Like sharing stories, passing on advice/information is another tricky area. We have all probably read something or heard something that could potentially be helpful. Knowing when to share it or keep it to yourself is a challenge. My friend, Nat, sent me a press release about a newly approved colon cancer drug. I appreciated that the information was right from the FDA horse’s mouth. We took the information to Dave’s oncologist who let us know that it wasn’t the drug for Dave at this time. It sure didn’t hurt to ask though. As far as drug trial or medical advice, I like having all the information in print from a reputable source.
Dave has a colleague at work who is a cancer survivor. She believes strongly that the water that you drink should have a certain pH. There is an expensive machine that she purchased that filters the water to the correct level. Dave asked his doctor about this, and they had no objection to him trying it. So this kind and generous person brings Dave gallon jugs of water each week. She feels like it is something she can do to help. I appreciate this because it is something that she tried, felt was effective, and thought Dave would benefit from too. But she also took the financial risk out of it because she is using her machine and providing Dave with the water. I would have to say that I would have been reluctant to spend thousands of dollars on something someone who was not an expert suggested.
My friend, May, was spot on when she shared her knowledge. One afternoon, May stopped by to drop off an absolutely delicious dinner. I happened to mention to her that Dave is experimenting with making various smoothies containing super foods like kale. Turns out that May has a wealth of knowledge, but she waits until she knows someone is interested to share. The next time she stopped by she brought us some things to try (while including the ingredients list so Dave can check with his doctor to make sure there is nothing objectionable). I so appreciated all of her suggestions and advice and how she essentially waited until she was asked for it.

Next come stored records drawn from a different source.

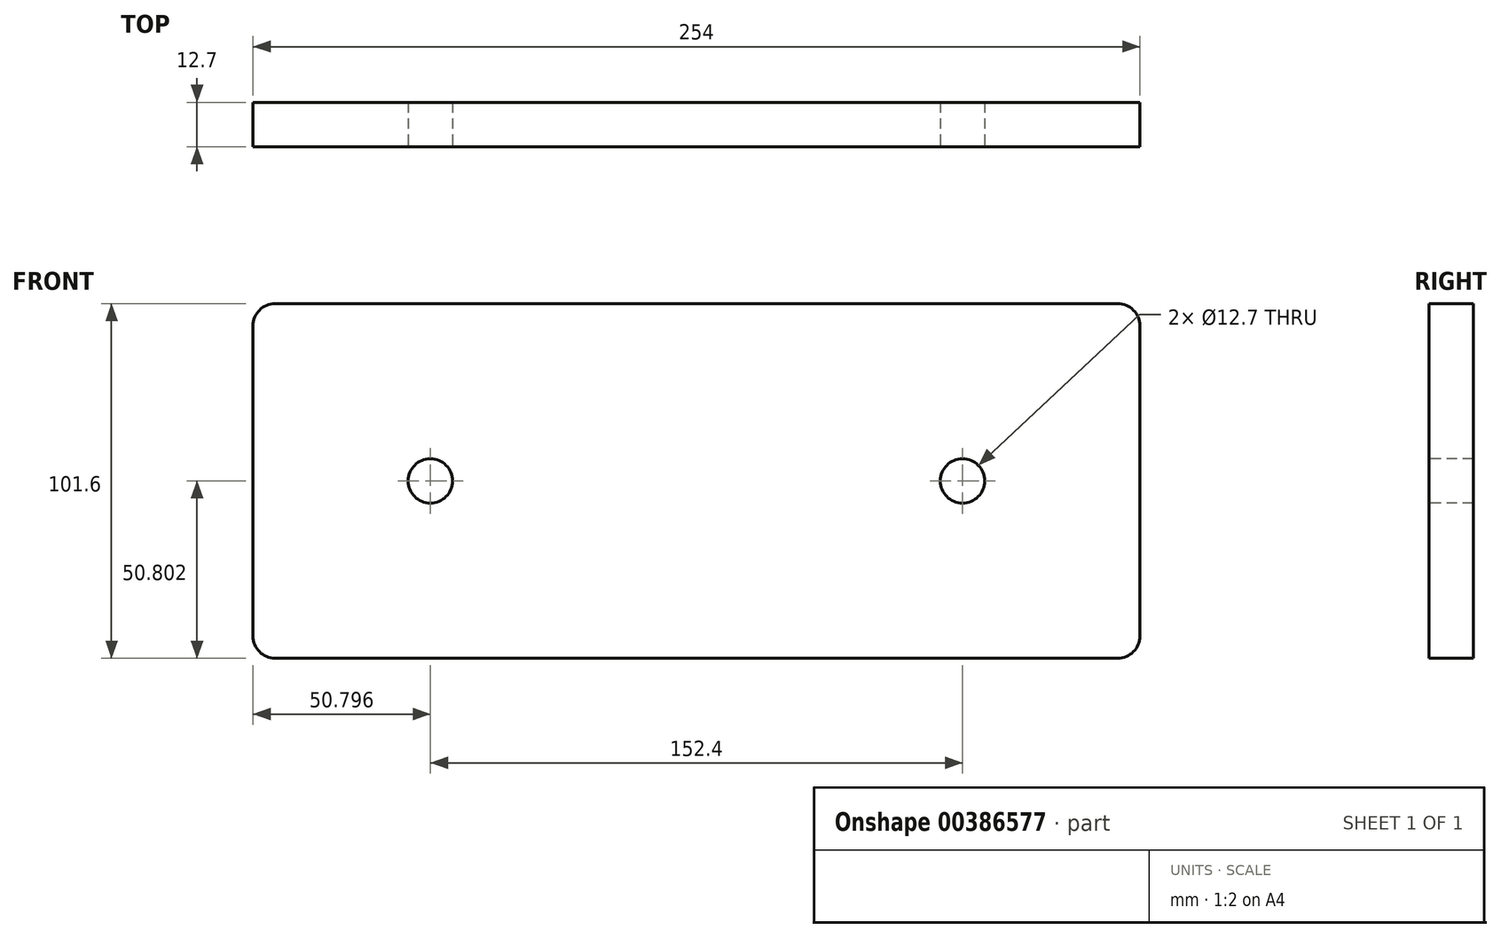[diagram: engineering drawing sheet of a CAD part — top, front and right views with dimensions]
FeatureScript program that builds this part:
annotation { "Feature Type Name" : "Feature", "Feature Type Description" : "" }
export const myFeature = defineFeature(function(context is Context, id is Id, definition is map)
    precondition{}
    {
        {
            var Q0;
            Q0=qCreatedBy(makeId("Front.planeOp"),FACE);
            var sketch = newSketch(context, id + "F0", { "sketchPlane" : qUnion([Q0])});
            skLineSegment(sketch, "E0", {"start": v(-85.01, 51.56) * mm, "end": v(-85.01, -50.04) * mm});
            skLineSegment(sketch, "E1", {"start": v(-85.01, -50.04) * mm, "end": v(168.99, -50.04) * mm});
            skLineSegment(sketch, "E2", {"start": v(168.99, -50.04) * mm, "end": v(168.99, 51.56) * mm});
            skLineSegment(sketch, "E3", {"start": v(168.99, 51.56) * mm, "end": v(-85.01, 51.56) * mm});
            skSolve(sketch);
        }
        {
            var Q0;
            Q0 = qSketchRegion(id + "F0", true);
            extrude(context, id + "F1", {"entities" : qUnion([Q0]), "depth" : 12.7 * mm});
        }
        {
            var Q0;
            Q0=makeQuery(id+"F1.opExtrude","SWEPT_EDGE",EDGE,{"disambiguationData":[OSD([sQuery(id+"F0.wireOp",EDGE,"E0"),sQuery(id+"F0.wireOp",EDGE,"E3")])]});
            var Q1;
            Q1=makeQuery(id+"F1.opExtrude","SWEPT_EDGE",EDGE,{"disambiguationData":[OSD([sQuery(id+"F0.wireOp",EDGE,"E2"),sQuery(id+"F0.wireOp",EDGE,"E3")])]});
            var Q2;
            Q2=makeQuery(id+"F1.opExtrude","SWEPT_EDGE",EDGE,{"disambiguationData":[OSD([sQuery(id+"F0.wireOp",EDGE,"E1"),sQuery(id+"F0.wireOp",EDGE,"E2")])]});
            var Q3;
            Q3=makeQuery(id+"F1.opExtrude","SWEPT_EDGE",EDGE,{"disambiguationData":[OSD([sQuery(id+"F0.wireOp",EDGE,"E0"),sQuery(id+"F0.wireOp",EDGE,"E1")])]});
            fillet(context, id + "F2", {"entities" : qUnion([Q0, Q1, Q2, Q3]), "radius" : 6.35 * mm, "tangentPropagation" : true, "allowEdgeOverflow" : false});
        }
        {
            var Q0;
            Q0=makeQuery(id+"F1.opExtrude","CAP_FACE",FACE,{"disambiguationData":[OSD([sQuery(id+"F0.wireOp",EDGE,"E0"),sQuery(id+"F0.wireOp",EDGE,"E1"),sQuery(id+"F0.wireOp",EDGE,"E2"),sQuery(id+"F0.wireOp",EDGE,"E3")])],"isStart":false});
            var sketch = newSketch(context, id + "F3", { "sketchPlane" : qUnion([Q0])});
            skPoint(sketch, "E4", {"position": v(-34.21, 0.76) * mm});
            skPoint(sketch, "E5.MirrorP", {"position": v(118.19, 0.76) * mm});
            skSolve(sketch);
        }
        {
            var Q0;
            Q0=sQuery(id+"F3.wireOp",VERTEX,"E4");
            var Q1;
            Q1=sQuery(id+"F3.wireOp",VERTEX,"E5.MirrorP");
            var Q2;
            Q2=makeQuery(id+"F1.opExtrude","SWEPT_BODY",BODY,{"disambiguationData":[OSD([sQuery(id+"F0.wireOp",EDGE,"E0"),sQuery(id+"F0.wireOp",EDGE,"E1"),sQuery(id+"F0.wireOp",EDGE,"E2"),sQuery(id+"F0.wireOp",EDGE,"E3")])]});
            hole(context, id + "F4", {"style" : HoleStyle.SIMPLE, "endStyle" : HoleEndStyle.THROUGH, "holeDiameter" : 12.7 * mm, "isTappedThrough" : true, "tappedDepth" : 12.7 * mm, "tapClearance" : 3, "locations" : qUnion([Q0, Q1]), "scope" : qUnion([Q2])});
        }
    });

We have been very lucky to have friends thinking of us and sharing their experience and knowledge.
There is the usual list of grievances: gas prices, traffic, that blasted “check engine” light. (Dave’s just came on again. UGH.) Those are all annoyances that can be stressful, but the real reason I hate driving is because I can’t escape from my thoughts when I am in the car. I think and over think when I am driving. I don’t even have to be alone. The kids can be nattering all around me, but I am lost in my head.
Today’s thoughts centered around Dave’s appointment this morning. True confession – I don’t attend all of his appointments with him. I go to all the biggies but for the routine ones I tend to bow out. Dave prefers it this way. He worries that he is wasting my time by having me sit there with him and that makes him anxious. So, to keep the peace, I go when I am needed.
This morning was a routine appointment. His blood work was good. There is a tumor marker (CEA) that can indicate when something is amiss. This is the number that had elevated some and was the reason Dave had the scan in April which revealed new tumors. Dr. Spira has told us that it is not a great test, but it is another way to keep an eye on things. Today’s CEA was back to normal. Great test of not, this news feels celebration worthy.
Dave told me that he asked how long this cycle of chemo would be. He was told it could be indefinite. My heart sank when he told me this because I had already figured that out but was trying to protect him. Chemo is grueling no matter what, and I didn’t want Dave to have to think about it going on forever. When we went to Hopkins they told us that stable disease would be a good thing. That Dave’s cancer was aggressive. So it makes sense that as long as the chemo is keeping the cancer under control that they are going to keep giving it to him. I worry about how disheartening this kind of news can be.
Since I have been in the car a lot today, I’ve had plenty of time to refocus my thinking. I hope that I can keep Dave in this mindset too – that as long as the chemo is working, the cancer is not growing or may even be shrinking. There are new trials and ongoing trials which means more opportunities for him.
I know that I will be continuing to call on our village for help during those times when all of this seems frustrating or demoralizing. Distractions are welcome!